* _Excerpted text_
The era of family centred business
Biological polarity even when the woman starts earning big bucks.
I have many medium sized posts to share with you in my drafts.
You know the posts where they appear to be too short for a full Substack entry but too long for a note?
It’s the kind of length that would work perfectly as an IG carousel.
My point being— this entry will be medium sized, like a burrito bowl that isn’t overflowing, isn’t under-filled but is just good for satiety.
We are in the era of family centred businesses.
The vision Erik and I talk about is this one— we want to be on land, have a home that teaches the kids real world skills, have a family business that we can all contribute to and that can teach our children real life lessons. Most importantly, we want to be together.
It’s not just us, either.
What I’m seeing is this:
— Women and mothers are being called to use their gifts and voices ‘for such a time as this’, but in a way that allows them to prioritise family and home. This is nothing new, really but I sense our generation really seeking this beautiful ‘sweet spot’ with it.

* _Work instructions_
1) In the post on family-centered businesses, what does the writer say matters most in the vision shared with Erik?
2) Drawing on the post on family-centered businesses, explain why the writer and Erik want to have a family business.
The material that comes after this post stands apart from it.

* _Entries shown_

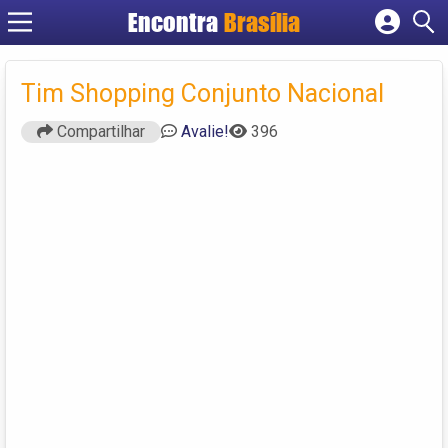
Encontra
Brasília
Cadastrar empresa
Fazer login
Tim Shopping Conjunto Nacional
Criar conta
Compartilhar
Avalie!
396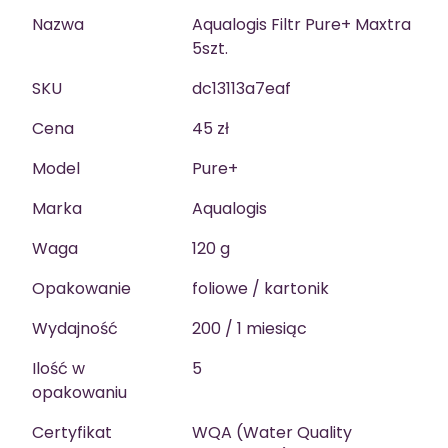
Nazwa
Aqualogis Filtr Pure+ Maxtra
5szt.
SKU
dc13113a7eaf
Cena
45 zł
Model
Pure+
Marka
Aqualogis
Waga
120 g
Opakowanie
foliowe / kartonik
Wydajność
200 / 1 miesiąc
Ilość w
5
opakowaniu
Certyfikat
WQA (Water Quality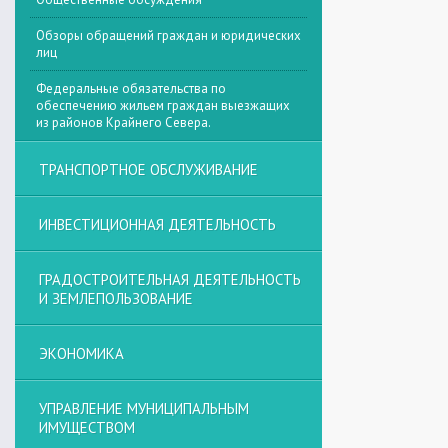
Обзоры обращений граждан и юридических
лиц
Федеральные обязательства по
обеспечению жильем граждан выезжащих
из районов Крайнего Севера.
ТРАНСПОРТНОЕ ОБСЛУЖИВАНИЕ
ИНВЕСТИЦИОННАЯ ДЕЯТЕЛЬНОСТЬ
ГРАДОСТРОИТЕЛЬНАЯ ДЕЯТЕЛЬНОСТЬ
И ЗЕМЛЕПОЛЬЗОВАНИЕ
ЭКОНОМИКА
УПРАВЛЕНИЕ МУНИЦИПАЛЬНЫМ
ИМУЩЕСТВОМ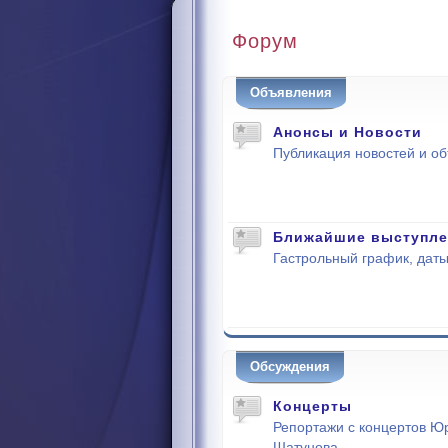
Форум
Объявления
Анонсы и Новости
Публикация новостей и о
Ближайшие выступле
Гастрольный график, даты
Обсуждения
Концерты
Репортажи с концертов Ю
Шатунова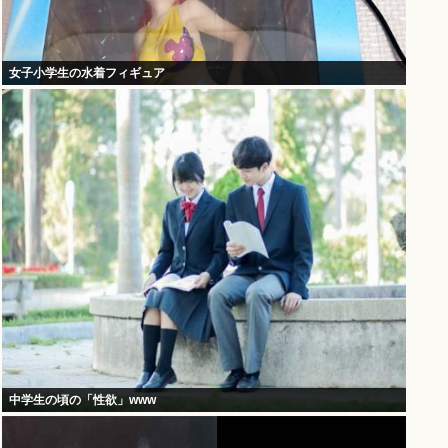
女子小学生の水着フィギュア
中学生の頃の「性欲」www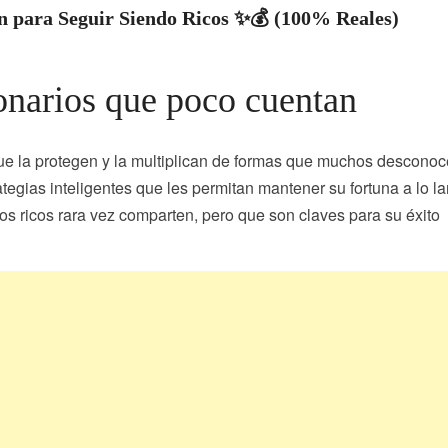
en para Seguir Siendo Ricos ✨💰 (100% Reales)
lonarios que poco cuentan
que la protegen y la multiplican de formas que muchos descono
rategias inteligentes que les permitan mantener su fortuna a lo la
os ricos rara vez comparten, pero que son claves para su éxito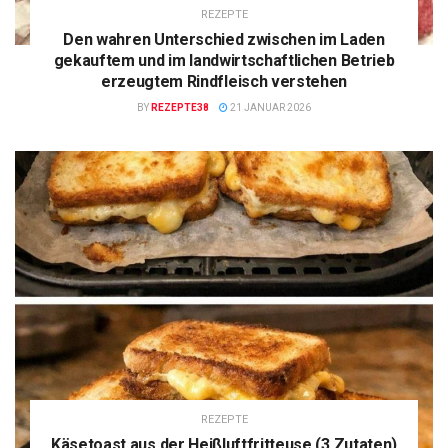
REZEPTE
Den wahren Unterschied zwischen im Laden
gekauftem und im landwirtschaftlichen Betrieb
erzeugtem Rindfleisch verstehen
BY
REZEPTE38
21 JANUAR 2026
REZEPTE
Käsetoast aus der Heißluftfritteuse (3 Zutaten)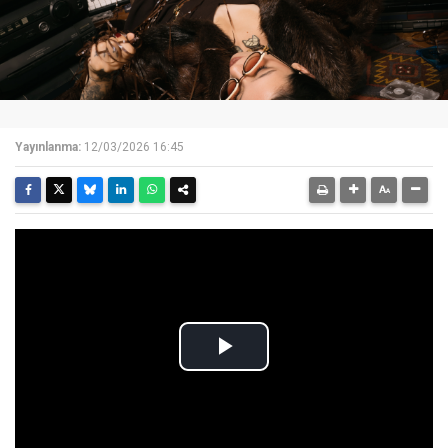
Yayınlanma:
12/03/2026 16:45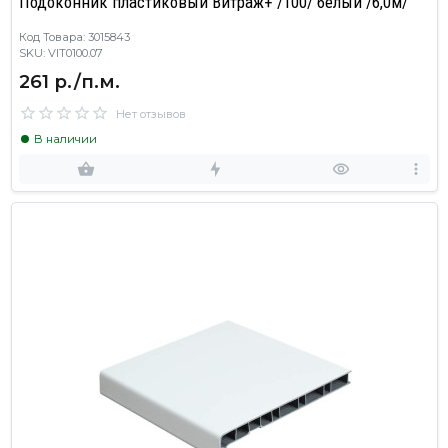
Подоконник пластиковый Витраж+ /100/ белый /6,0м/
Код Товара: 3015843
SKU: VIT0100.07
261 р./п.м.
Нет отзывов
В наличии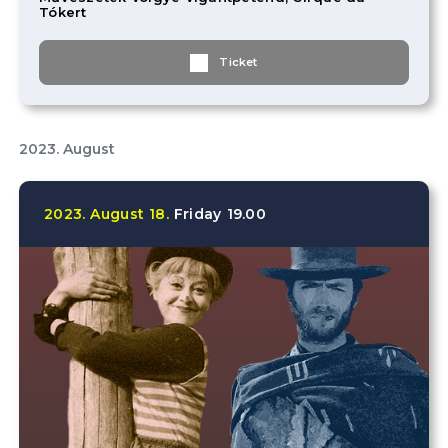
Tókert
Ticket
2023. August
2023.
August
18.
Friday
19.00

* _Responses per task_
1) Most importantly, they want to be together.

2) They want a business that the whole family can contribute to. They also want it to teach their children real-life lessons.